Travail demandé:
1. Répondez brièvement aux questions suivantes, qui portent sur la critique théâtrale :
(a) Qui signe la critique ?
(b) Dans quel théâtre la pièce de Marivaux est-elle présentée ?
(c) Comment s'appelle la troupe d'acteurs de Michel Raskine ?
2. Rédigez la suite de la critique théâtrale consacrée à la mise en scène de Marivaux par Michel Raskine, à partir de sa dernière phrase.

Texte source:
+ + +

Critiques // « Le Jeu de l’Amour et du Hasard » de Marivaux par Michel Raskine à l’Odéon

« Le Jeu de l’Amour et du Hasard » de Marivaux par Michel Raskine à l’Odéon

Jan 14, 2011 | Aucun commentaire sur « Le Jeu de l’Amour et du Hasard » de Marivaux par Michel Raskine à l’Odéon

Critique de Pauline Decobert

Dernier amour

Pour offrir ce que l’on pourrait appeler une nouvelle jeunesse à l’œuvre bien connue de Marivaux, le metteur en scène Michel Raskine a choisi de transformer les personnages de la pièce. Plutôt que d’assister aux amourettes fleuries de jeunes gens inexpérimentés, voilà qu’une bande de quinquagénaires prend place. En fait, il s’agit du fameux « Gang » de Michel Raskine, troupe d’acteurs avec laquelle il nous a souvent proposé ses spectacles. On connaît de l’auteur du XVIIIème son penchant pour les complications, les pistes brouillées, les histoires à nœuds (comme les cordes, grimpe qui peut !), et ce parti-pris semble aller dans la direction même de Marivaux, alors pourquoi pas ? Place à la grinçante histoire des quinquas sans trop d’espoir… Allez on troque !

+ + +

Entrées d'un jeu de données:
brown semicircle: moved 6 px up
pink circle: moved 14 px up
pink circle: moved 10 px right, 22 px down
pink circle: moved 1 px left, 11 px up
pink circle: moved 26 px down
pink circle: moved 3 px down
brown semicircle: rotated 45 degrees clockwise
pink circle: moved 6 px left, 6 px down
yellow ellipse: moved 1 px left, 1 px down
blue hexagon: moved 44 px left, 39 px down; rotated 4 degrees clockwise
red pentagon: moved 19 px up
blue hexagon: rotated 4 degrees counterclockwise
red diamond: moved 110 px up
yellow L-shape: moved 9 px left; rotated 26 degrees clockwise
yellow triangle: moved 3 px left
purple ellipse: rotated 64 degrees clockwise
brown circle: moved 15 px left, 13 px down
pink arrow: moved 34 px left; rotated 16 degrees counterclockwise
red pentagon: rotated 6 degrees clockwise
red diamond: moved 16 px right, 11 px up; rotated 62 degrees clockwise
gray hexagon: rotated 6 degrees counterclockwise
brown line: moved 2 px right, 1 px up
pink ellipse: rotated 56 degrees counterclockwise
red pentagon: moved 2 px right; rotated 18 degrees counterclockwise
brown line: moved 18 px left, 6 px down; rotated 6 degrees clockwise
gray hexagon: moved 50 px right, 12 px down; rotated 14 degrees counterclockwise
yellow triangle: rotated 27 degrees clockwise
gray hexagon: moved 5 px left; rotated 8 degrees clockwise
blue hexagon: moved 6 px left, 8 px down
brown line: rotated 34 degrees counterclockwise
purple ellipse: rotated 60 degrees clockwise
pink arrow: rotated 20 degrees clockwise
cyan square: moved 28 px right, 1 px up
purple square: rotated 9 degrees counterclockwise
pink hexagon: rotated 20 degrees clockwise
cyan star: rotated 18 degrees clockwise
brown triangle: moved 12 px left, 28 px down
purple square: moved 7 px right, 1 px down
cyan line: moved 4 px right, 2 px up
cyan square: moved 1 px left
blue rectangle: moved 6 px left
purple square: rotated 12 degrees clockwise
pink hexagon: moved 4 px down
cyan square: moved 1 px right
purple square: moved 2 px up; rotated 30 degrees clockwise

+ + +

Réponses dans l'ordre:
1.
(a) Pauline Decobert.
(b) À l'Odéon.
(c) Le « Gang ».

2.
© Michel Cavalca

Audace et déconfiture

On ne peut pas nier que le jeu est là, les acteurs savent nous tenir en suspens le long de la pièce alors que celle-ci nous est plus que familière à tous… Et même pour ceux qui ne l’ont ni vue ni lue, l’intrigue est toute là dès le début : une femme, de haut rang, doit se marier à un homme, de haut rang. Or, ce sont des inconnus. Pour faire leur choix, apprendre à se connaître, que vont-ils donc faire ? Ils vont se faire passer pour ce qu’ils ne sont pas. Et ce, chacun de leur côté : ils ont le même rang, et les mêmes idées, cela va de soi. Ainsi chacun d’entre eux joue le valet / la soubrette et observe. Ce parfait nœud, mathématique, symétrique, nous indique déjà une autre symétrie : chacun se reconnaît  sans le savoir, et c’est inconsciemment qu’ils retombent sur leurs rails parallèles bien tracés. Et oui, le beau aime la belle et réciproquement, le vulgaire aime la grosse bonne-femme et réciproquement. Et voilà, le tour est joué ! On n’échappe pas à sa naissance. Mais Raskine ne s’arrête pas là, parce qu’il faut l’admettre, on connaît déjà la chanson. La reproduction de Fragonard, « Le verrou », l’indique : si on la laisse moisir sur un coin de la scène c’est parce qu’on l’a tous déjà vue. Alors Raskine restitue l’intrigue dans une autre tranche de vie : qu’est-ce que ça donne si on fait la même expérience avec des gens qui connaissent aussi le piège ? Qu’obtient-on lorsque des acteurs chevronnés prennent place ? Une pièce bien jouée. Il y a de beaux moments sur scène, et la mise en scène est surprenante, dynamique (les acteurs entrent de tous côtés ce qui n’est pas prévu, le père espionne à travers une ouverture cachée par un cadre). On évite le mou, le niais. L’audace du renversement consiste surtout à accentuer sur la cruauté, la froideur scientifique d’une expérience sur êtres humains volontaires. C’est un visage de la pièce qui restait en effet peu montré.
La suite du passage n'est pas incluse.